▶ [Directives]
(a) From the post below about dismantling the Department of Education, write out the passage starting at "The Dismantling" and ending at "you’re not wrong.)".
(b) Using the post below about dismantling the Department of Education, decide whether each statement agrees with it. Give yes or no for each and quote the words that settle it. (i) Fully closing the department needs approval from Congress. (ii) The National Education Association backs closing the department. (iii) The federal share of school funding is spread evenly across districts.
(c) In the post below about dismantling the Department of Education, list every way that critics warn closing the department could harm vulnerable students.

▶ [Selected extract]
“This Is Fine”, An Education Story: Notes from the Charred Remains of Federal Oversight

If you know me personally, it will not shock you that I’m following the federal government’s decisions on education very closely. 
If you speak with me routinely, it will not shock you that I’ve dedicated an entire post to funding mechanisms for public education.
If you don’t know me at all— thanks for getting this far, shocked or not.

The Dismantling

As you may know, On March 20, 2025, Trump signed signed an executive order directing Education Secretary Linda McMahon to begin dismantling the U.S. Department of Education. (And, yes, that Linda McMahon—former WWE executive and wife of the guy who made folding chairs to the face a business model—is now in charge of dismantling public education. So if this feels like a setup for a steel cage match between equity and chaos, you’re not wrong.)

The administration argues that closing the department would allow children and parents to escape a failing system and return control of education to states and local communities.

However, fully abolishing the department requires congressional approval, making complete closure unlikely without legislative action. 

Critics- including the National Education Association- warn that dismantling the department could harm vulnerable students by reducing resources, increasing class sizes, and weakening civil rights protections.

What does this mean for states?

Let’s start with the obvious: diminished civil rights protections and further disenfranchisement of vulnerable populations.

States where public education relies on federal funding formulas to supplement state and district budgets will be especially screwed. That’s because the federal slice isn’t evenly distributed—it’s targeted, often making up 15–20% of the budget in high-poverty districts. Sometimes more. And because the alternative to formula funding is state funding, local funding, or block grants.

And not all funding is created equal.

[Rows from a dataset]

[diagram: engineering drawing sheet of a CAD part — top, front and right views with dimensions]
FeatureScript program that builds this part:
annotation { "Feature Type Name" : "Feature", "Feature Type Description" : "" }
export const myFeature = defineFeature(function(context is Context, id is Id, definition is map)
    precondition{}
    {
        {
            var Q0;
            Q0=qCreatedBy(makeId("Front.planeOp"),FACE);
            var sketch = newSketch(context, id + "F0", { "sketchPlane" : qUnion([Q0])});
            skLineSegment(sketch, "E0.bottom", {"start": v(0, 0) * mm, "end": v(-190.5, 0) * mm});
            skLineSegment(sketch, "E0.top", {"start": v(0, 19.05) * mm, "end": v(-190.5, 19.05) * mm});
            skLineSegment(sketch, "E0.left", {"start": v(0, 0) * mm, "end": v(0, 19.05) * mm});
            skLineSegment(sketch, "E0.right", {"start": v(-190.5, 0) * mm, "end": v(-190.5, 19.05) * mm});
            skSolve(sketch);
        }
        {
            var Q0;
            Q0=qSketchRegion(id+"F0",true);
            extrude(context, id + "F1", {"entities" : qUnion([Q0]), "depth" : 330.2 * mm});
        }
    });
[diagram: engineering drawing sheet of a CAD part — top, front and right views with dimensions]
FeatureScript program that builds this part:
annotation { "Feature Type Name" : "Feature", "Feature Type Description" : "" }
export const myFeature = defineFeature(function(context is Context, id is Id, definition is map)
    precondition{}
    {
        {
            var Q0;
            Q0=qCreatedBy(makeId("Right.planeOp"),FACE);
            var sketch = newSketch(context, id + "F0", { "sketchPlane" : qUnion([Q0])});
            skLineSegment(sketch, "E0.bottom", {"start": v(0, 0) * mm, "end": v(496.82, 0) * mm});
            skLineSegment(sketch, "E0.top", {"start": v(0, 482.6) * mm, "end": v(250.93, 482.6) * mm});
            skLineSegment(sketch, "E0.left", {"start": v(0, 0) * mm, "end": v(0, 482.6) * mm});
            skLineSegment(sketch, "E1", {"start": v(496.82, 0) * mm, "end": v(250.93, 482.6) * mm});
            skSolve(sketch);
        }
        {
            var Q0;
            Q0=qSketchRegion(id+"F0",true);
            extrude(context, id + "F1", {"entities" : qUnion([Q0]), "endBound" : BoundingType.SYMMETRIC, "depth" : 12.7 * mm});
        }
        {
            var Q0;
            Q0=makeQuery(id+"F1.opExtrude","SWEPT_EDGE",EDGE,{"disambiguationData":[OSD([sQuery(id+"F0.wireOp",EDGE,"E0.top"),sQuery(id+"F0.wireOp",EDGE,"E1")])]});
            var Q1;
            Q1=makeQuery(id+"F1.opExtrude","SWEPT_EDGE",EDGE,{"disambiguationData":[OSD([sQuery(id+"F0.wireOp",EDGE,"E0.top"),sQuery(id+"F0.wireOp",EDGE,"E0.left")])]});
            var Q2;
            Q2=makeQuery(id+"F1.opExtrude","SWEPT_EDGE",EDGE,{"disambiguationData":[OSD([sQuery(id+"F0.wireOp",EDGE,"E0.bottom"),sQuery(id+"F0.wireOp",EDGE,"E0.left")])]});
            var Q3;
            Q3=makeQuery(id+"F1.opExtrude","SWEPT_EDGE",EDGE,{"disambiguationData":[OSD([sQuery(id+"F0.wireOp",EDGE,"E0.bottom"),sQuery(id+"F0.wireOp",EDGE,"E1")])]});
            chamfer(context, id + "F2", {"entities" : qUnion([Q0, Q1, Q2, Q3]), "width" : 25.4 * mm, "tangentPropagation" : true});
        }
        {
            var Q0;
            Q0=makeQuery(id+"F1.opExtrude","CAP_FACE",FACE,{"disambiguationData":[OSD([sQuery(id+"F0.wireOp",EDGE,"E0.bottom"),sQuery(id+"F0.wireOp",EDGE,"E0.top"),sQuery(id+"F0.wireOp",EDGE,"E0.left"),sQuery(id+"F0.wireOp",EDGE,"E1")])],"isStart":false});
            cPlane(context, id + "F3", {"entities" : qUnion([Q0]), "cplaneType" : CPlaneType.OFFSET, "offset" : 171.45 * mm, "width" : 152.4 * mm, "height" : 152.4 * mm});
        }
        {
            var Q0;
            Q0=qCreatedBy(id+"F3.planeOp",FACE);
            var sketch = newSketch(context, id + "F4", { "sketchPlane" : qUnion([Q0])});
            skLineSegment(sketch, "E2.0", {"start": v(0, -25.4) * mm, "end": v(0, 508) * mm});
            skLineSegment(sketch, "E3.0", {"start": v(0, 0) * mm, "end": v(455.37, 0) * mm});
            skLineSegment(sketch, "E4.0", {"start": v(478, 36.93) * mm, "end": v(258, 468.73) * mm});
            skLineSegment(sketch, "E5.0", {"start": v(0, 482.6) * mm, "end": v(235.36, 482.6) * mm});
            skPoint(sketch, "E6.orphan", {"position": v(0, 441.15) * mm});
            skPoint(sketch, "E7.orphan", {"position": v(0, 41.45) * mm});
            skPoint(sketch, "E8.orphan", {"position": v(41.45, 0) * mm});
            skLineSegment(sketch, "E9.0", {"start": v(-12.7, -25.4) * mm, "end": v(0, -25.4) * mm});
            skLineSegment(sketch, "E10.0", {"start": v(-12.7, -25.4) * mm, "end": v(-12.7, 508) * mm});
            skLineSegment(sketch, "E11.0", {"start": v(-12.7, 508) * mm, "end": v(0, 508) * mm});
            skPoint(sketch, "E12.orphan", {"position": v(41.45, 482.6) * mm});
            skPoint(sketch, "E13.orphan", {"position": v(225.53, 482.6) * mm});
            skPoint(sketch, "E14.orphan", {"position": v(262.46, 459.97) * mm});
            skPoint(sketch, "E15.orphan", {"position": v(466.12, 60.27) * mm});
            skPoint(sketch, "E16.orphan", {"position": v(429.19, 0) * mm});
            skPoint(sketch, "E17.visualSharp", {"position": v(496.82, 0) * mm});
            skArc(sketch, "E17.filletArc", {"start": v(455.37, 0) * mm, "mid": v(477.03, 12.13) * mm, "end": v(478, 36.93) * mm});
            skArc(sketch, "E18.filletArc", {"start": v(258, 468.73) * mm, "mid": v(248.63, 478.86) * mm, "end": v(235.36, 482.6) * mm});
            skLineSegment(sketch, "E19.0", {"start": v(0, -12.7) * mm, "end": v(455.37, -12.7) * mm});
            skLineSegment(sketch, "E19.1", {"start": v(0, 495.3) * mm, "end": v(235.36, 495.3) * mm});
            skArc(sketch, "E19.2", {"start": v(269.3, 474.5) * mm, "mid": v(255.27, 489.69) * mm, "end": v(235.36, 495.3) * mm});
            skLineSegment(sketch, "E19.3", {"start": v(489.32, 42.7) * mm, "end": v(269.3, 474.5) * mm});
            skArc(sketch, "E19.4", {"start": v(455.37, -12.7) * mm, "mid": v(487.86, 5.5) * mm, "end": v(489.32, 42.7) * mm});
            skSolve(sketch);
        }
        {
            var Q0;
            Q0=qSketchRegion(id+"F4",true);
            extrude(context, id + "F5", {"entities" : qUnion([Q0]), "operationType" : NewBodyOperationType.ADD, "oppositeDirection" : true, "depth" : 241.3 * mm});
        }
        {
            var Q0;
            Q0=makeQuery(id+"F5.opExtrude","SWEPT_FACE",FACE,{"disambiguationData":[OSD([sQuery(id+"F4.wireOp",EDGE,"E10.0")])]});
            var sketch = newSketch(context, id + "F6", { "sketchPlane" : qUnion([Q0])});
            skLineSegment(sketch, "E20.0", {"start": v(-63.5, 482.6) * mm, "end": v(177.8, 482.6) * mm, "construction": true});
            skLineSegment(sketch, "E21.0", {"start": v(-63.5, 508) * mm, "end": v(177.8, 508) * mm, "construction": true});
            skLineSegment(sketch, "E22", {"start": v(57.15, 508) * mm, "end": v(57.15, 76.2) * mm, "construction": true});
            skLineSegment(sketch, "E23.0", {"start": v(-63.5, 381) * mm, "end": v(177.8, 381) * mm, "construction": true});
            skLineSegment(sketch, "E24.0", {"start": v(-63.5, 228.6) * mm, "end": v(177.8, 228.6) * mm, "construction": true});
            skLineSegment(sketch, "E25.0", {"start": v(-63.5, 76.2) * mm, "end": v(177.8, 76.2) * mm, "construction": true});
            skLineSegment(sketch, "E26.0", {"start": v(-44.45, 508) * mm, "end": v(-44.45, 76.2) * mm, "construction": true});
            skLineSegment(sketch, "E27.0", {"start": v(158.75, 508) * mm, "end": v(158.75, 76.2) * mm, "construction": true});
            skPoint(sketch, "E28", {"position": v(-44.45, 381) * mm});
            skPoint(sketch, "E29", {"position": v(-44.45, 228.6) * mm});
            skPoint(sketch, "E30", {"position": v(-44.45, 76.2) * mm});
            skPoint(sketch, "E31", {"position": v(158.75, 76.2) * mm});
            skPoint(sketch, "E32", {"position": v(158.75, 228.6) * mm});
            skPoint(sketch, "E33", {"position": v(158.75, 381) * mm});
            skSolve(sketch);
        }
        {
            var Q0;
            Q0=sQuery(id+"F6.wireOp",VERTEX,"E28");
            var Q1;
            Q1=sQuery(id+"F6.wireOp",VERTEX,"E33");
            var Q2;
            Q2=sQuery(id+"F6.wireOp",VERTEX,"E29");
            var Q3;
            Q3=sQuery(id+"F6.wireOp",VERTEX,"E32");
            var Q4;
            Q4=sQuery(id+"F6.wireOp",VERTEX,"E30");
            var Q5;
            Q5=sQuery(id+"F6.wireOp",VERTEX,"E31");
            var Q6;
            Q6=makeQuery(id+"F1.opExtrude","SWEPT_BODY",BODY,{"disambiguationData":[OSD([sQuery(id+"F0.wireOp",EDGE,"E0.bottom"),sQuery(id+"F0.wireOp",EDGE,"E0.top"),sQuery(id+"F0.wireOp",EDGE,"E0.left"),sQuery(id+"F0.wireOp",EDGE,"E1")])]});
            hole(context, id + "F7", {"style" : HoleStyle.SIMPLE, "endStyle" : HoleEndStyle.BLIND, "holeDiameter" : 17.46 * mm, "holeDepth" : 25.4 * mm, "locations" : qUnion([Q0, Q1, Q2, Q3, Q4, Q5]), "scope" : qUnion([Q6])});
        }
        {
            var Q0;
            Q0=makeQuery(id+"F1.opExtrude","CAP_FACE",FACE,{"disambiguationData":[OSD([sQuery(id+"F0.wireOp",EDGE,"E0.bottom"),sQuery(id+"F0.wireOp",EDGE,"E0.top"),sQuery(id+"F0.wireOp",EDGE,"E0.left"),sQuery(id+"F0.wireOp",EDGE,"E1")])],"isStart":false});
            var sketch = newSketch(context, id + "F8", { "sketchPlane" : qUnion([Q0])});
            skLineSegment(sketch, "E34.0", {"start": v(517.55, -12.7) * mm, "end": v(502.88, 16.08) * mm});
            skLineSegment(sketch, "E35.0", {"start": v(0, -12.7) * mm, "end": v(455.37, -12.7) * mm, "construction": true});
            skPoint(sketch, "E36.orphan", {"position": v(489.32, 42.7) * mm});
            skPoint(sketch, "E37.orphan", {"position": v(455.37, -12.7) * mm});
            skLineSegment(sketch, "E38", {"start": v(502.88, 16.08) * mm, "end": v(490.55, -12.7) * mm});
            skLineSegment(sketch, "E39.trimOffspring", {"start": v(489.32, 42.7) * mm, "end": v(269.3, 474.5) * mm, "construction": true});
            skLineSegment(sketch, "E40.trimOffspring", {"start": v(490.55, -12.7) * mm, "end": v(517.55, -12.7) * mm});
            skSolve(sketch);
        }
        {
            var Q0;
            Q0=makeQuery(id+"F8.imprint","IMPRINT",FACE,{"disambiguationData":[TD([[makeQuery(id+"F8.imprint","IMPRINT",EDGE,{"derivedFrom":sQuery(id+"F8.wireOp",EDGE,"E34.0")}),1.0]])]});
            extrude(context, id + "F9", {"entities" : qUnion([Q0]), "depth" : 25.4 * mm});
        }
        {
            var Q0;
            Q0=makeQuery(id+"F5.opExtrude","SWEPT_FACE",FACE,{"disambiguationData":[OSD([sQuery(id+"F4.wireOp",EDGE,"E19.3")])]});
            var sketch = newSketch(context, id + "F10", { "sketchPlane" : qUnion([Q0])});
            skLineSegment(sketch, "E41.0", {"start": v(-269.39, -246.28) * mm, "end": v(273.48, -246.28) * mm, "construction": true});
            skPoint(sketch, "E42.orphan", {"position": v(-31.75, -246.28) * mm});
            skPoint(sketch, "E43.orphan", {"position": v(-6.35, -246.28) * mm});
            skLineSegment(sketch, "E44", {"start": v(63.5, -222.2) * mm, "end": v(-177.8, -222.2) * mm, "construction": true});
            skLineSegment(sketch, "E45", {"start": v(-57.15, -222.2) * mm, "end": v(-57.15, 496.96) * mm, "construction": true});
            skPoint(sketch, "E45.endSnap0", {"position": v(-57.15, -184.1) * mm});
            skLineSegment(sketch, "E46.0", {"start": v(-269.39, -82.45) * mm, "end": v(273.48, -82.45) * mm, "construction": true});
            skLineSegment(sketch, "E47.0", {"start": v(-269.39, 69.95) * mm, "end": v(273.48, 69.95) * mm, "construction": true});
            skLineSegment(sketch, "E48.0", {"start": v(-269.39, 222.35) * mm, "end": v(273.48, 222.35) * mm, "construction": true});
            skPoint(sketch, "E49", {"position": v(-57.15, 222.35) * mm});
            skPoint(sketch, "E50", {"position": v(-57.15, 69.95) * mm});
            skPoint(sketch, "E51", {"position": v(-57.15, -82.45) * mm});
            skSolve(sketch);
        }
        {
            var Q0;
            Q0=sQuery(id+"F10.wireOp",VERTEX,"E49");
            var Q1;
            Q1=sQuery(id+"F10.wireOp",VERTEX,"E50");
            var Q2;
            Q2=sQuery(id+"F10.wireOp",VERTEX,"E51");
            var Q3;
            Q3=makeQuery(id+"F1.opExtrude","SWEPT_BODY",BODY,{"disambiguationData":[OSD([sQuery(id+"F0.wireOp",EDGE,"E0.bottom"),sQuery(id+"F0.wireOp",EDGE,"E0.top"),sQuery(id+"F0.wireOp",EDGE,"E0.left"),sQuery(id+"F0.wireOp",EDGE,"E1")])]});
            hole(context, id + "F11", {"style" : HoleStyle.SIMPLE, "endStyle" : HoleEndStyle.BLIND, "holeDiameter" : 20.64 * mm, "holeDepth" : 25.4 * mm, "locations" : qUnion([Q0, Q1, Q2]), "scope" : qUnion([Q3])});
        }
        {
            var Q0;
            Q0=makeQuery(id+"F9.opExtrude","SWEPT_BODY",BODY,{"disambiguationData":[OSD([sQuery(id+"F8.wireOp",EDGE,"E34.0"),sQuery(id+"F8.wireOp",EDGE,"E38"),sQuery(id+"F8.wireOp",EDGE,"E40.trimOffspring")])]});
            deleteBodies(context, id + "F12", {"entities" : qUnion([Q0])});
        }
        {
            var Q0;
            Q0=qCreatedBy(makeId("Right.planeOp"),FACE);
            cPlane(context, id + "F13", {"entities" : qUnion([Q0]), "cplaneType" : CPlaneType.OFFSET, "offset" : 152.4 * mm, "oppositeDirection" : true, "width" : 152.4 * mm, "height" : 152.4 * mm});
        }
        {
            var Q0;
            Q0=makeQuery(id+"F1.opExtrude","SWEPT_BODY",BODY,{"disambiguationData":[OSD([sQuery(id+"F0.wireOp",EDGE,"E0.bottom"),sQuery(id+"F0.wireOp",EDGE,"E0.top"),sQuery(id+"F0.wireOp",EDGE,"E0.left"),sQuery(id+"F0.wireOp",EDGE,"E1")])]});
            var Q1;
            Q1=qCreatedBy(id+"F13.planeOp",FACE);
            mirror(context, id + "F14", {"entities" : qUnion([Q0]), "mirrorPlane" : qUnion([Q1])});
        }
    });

▶ [Exercise responses]
(a)
The Dismantling

As you may know, On March 20, 2025, Trump signed signed an executive order directing Education Secretary Linda McMahon to begin dismantling the U.S. Department of Education. (And, yes, that Linda McMahon—former WWE executive and wife of the guy who made folding chairs to the face a business model—is now in charge of dismantling public education. So if this feels like a setup for a steel cage match between equity and chaos, you’re not wrong.)

(b)
(i) Yes: "fully abolishing the department requires congressional approval"
(ii) No: "Critics- including the National Education Association- warn that dismantling the department could harm vulnerable students"
(iii) No: "the federal slice isn’t evenly distributed—it’s targeted"

(c)
- reducing resources
- increasing class sizes
- weakening civil rights protections